Momentum pemanenan bunga cengkeh di desa saya sudah usai kemarin, Sabtu (8/08/2020). Untuk musim panen tahun 2020 ini, di mulai pada 7 Juni hingga berakhir pada 8 Agustus kemarin.
Ada rasa lega, puas, dan bangga, tentu saja. Selepas dua bulan penuh ini kami sekeluarga sesibuk semut dengan aktivitas pemanenan. Hampir tidak ada waktu bersantai. Karenanya setiap hari selalu di tindik oleh beban kerja seputar perkebunan yang amat menjenuhkan.
Ya, menjenuhkan. Di mana setiap hari bangun subuh tatkala menjemput lalu menghantarkan belasan buruh petik ke kebun. Begitu juga pada saat sore hari sepulangnya. Demikian pun tiada hari tanpa menjemur hingga mengangkat karungan cengkeh basah hingga kering yang jumlahnya puluhan.
Suatu sisi capek juga. Ya, namanya kerja, sudah menjadi kosekuensi logis
Meski begitu, musim panen raya tahun ini, Juni hingga Agustus, sedikit memberikan nafas harapan lantaran di dukung oleh kondisi iklim dan/atau cuaca yang lumayan bersahabat.
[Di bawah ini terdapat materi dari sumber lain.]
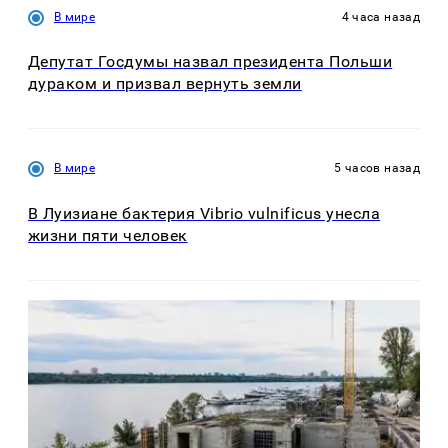
В мире
4 часа назад
Депутат Госдумы назвал президента Польши
дураком и призвал вернуть земли
В мире
5 часов назад
В Луизиане бактерия Vibrio vulnificus унесла
жизни пяти человек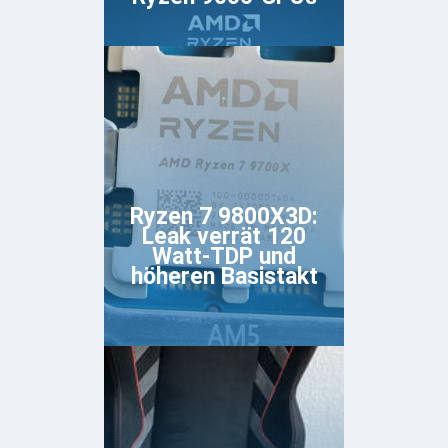
Ryzen 7 9800X3D:
Leak verrät 120
Watt-TDP und
höheren Basistakt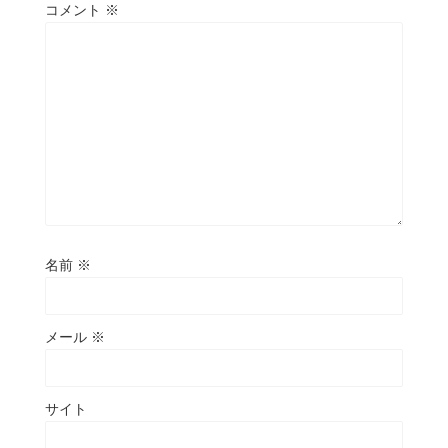
コメント
※
名前
※
メール
※
サイト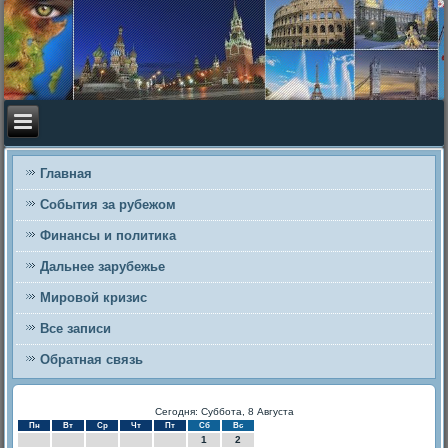
Главная
События за рубежом
Финансы и политика
Дальнее зарубежье
Мировой кризис
Все записи
Обратная связь
Сегодня: Суббота, 8 Августа
Пн
Вт
Ср
Чт
Пт
Сб
Вс
1
2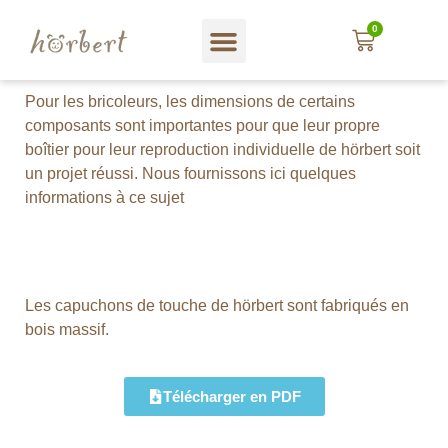
0
Magasin web
A propos hörbert
Blog und mehr…
En Français
Pour les bricoleurs, les dimensions de certains
composants sont importantes pour que leur propre
boîtier pour leur reproduction individuelle de hörbert soit
un projet réussi. Nous fournissons ici quelques
informations à ce sujet
Les capuchons de touche de hörbert sont fabriqués en
bois massif.
Télécharger en PDF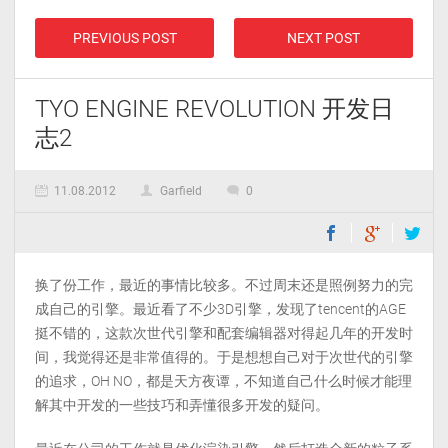
PREVIOUS POST
NEXT POST
TYO ENGINE REVOLUTION 开发日
志2
11.08.2012
Garfield
0
换了份工作，最近的事情比较多。不过周末还是照例努力的完
成自己的引擎。最近看了不少3D引擎，发现了tencent的AGE
挺不错的，这款次世代引擎和配套编辑器对得起几年的开发时
间，我觉得还是非常值得的。于是想想自己对于次世代的引擎
的追求，OH NO，都是天方夜谭，不知道自己什么时候才能理
解其中开发的一些技巧和弄懂很多开发的疑问。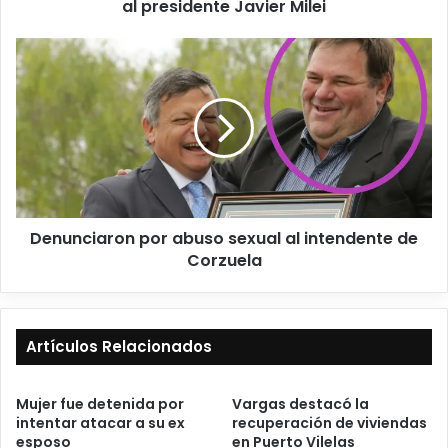
al presidente Javier Milei
Denunciaron por abuso sexual al intendente de
Corzuela
Artículos Relacionados
Mujer fue detenida por
Vargas destacó la
intentar atacar a su ex
recuperación de viviendas
esposo
en Puerto Vilelas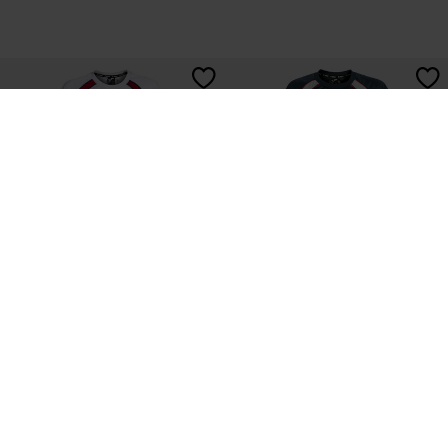
Set Junior Futbol Retro Mundial
Set Junior Futbol Retro Mundial
Blanco Rojo
Marino Blanco
19,95€
19,95€
6 Colores
6 Colores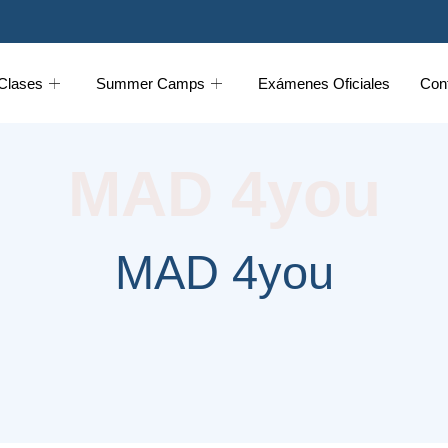
Clases
Summer Camps
Exámenes Oficiales
Con
MAD 4you
MAD 4you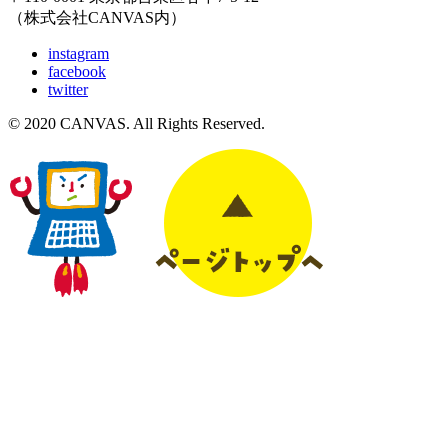
（株式会社CANVAS内）
instagram
facebook
twitter
© 2020 CANVAS. All Rights Reserved.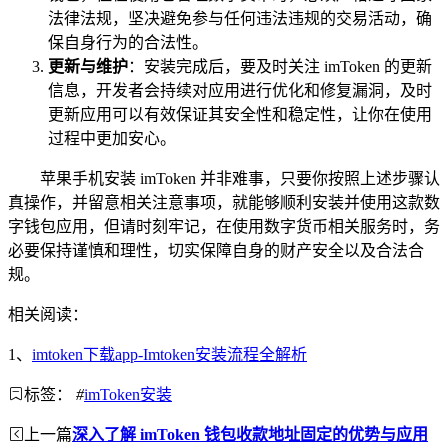
法律法规，坚决避免参与任何违法违规的交易活动，确
保自身行为的合法性。
更新与维护
：安装完成后，要及时关注 imToken 的更新
信息，开发者会持续对应用进行优化和修复漏洞，及时
更新应用可以有效保证其安全性和稳定性，让你在使用
过程中更加安心。
苹果手机安装 imToken 并非难事，只要你按照上述步骤认
真操作，并留意相关注意事项，就能够顺利安装并使用这款数
字钱包应用，但请时刻牢记，在使用数字货币相关服务时，务
必要保持谨慎和理性，切实保障自身的财产安全以及合法合
规。
相关阅读：
1、
imtoken下载app-Imtoken安装流程全解析
标签：
#
imToken安装
上一篇
深入了解 imToken 钱包收款地址固定的优势与应用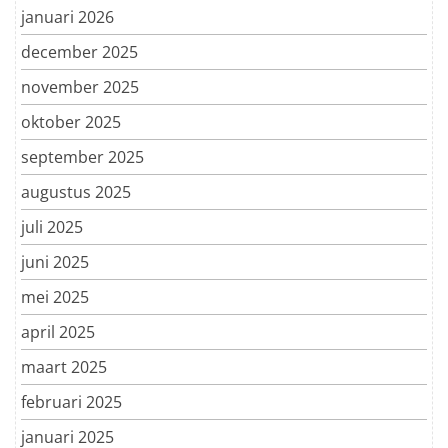
januari 2026
december 2025
november 2025
oktober 2025
september 2025
augustus 2025
juli 2025
juni 2025
mei 2025
april 2025
maart 2025
februari 2025
januari 2025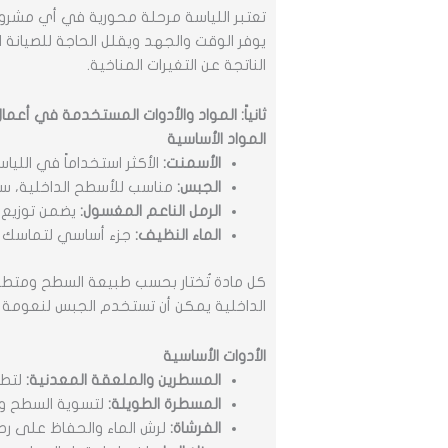
تعتبر اللياسة مرحلة محورية في أي مشرو
يوفر الوقت والجهد ويقلل الحاجة للصيانة 
الناتجة عن التغيرات المناخية.
ثانياً: المواد والأدوات المستخدمة في أعمال
المواد الأساسية
الأسمنت:
الأكثر استخداماً في الليا
الجبس:
مناسب للأسطح الداخلية، سر
الرمل الناعم المغسول:
يضمن توزيع ا
الماء النظيف:
جزء أساسي لتماسك ا
كل مادة تُختار بحسب طبيعة السطح ومتطل
الداخلية يمكن أن تستخدم الجبس لنعومة 
الأدوات الأساسية
المسطرين والملعقة المعدنية:
لتطب
المسطرة الطويلة:
لتسوية السطح وال
الفرشاة:
لرش الماء والحفاظ على رطو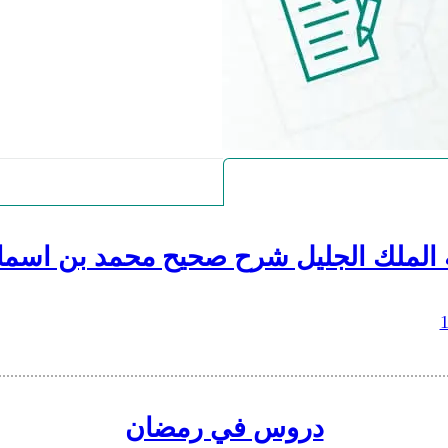
 الملك الجليل شرح صحيح محمد بن اسما
دروس في رمضان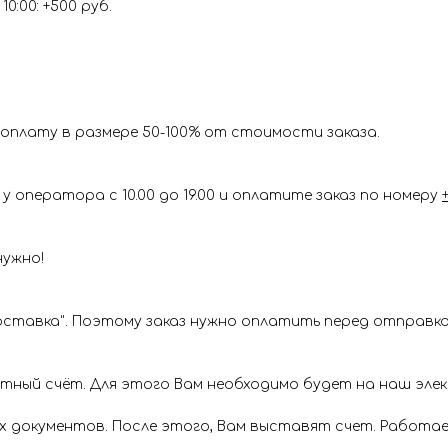
0:00: +500 руб.
оплату в размере 50-100% от стоимости заказа.
у оператора с 10.00 до 19.00 и оплатите заказ по номеру
нужно!
ставка". Поэтому заказ нужно оплатить перед отправкой
ётный счёт. Для этого Вам необходимо будет на наш эл
х документов. После этого, Вам выставят счет. Работае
Yang ditandai dengan intensitas sinar matahari yang cukup, hingga volume hujan juga menurun.
Adapun keunggulan lain yakni, musim panen tahun tidak tak lagi susah mencari buruh petik seperti pengalaman tahun-tahun sebelumnya. Setidaknya beberapa kemudahan ini turut menyokong produktivitas kerja selama berjalannya pascapanen cengkeh.
Fakta lain juga menyuguhkan bahwa, panen cengkeh tahun ini sedemikian menghadirkan dua wajah paradoksal. Di mana, suatu sisi kami (dan umumnya petani cengkeh di Tanah Air) dihadapkan pada panen raya yang ditandai juga dengan pohon cengkeh berbuah lebat.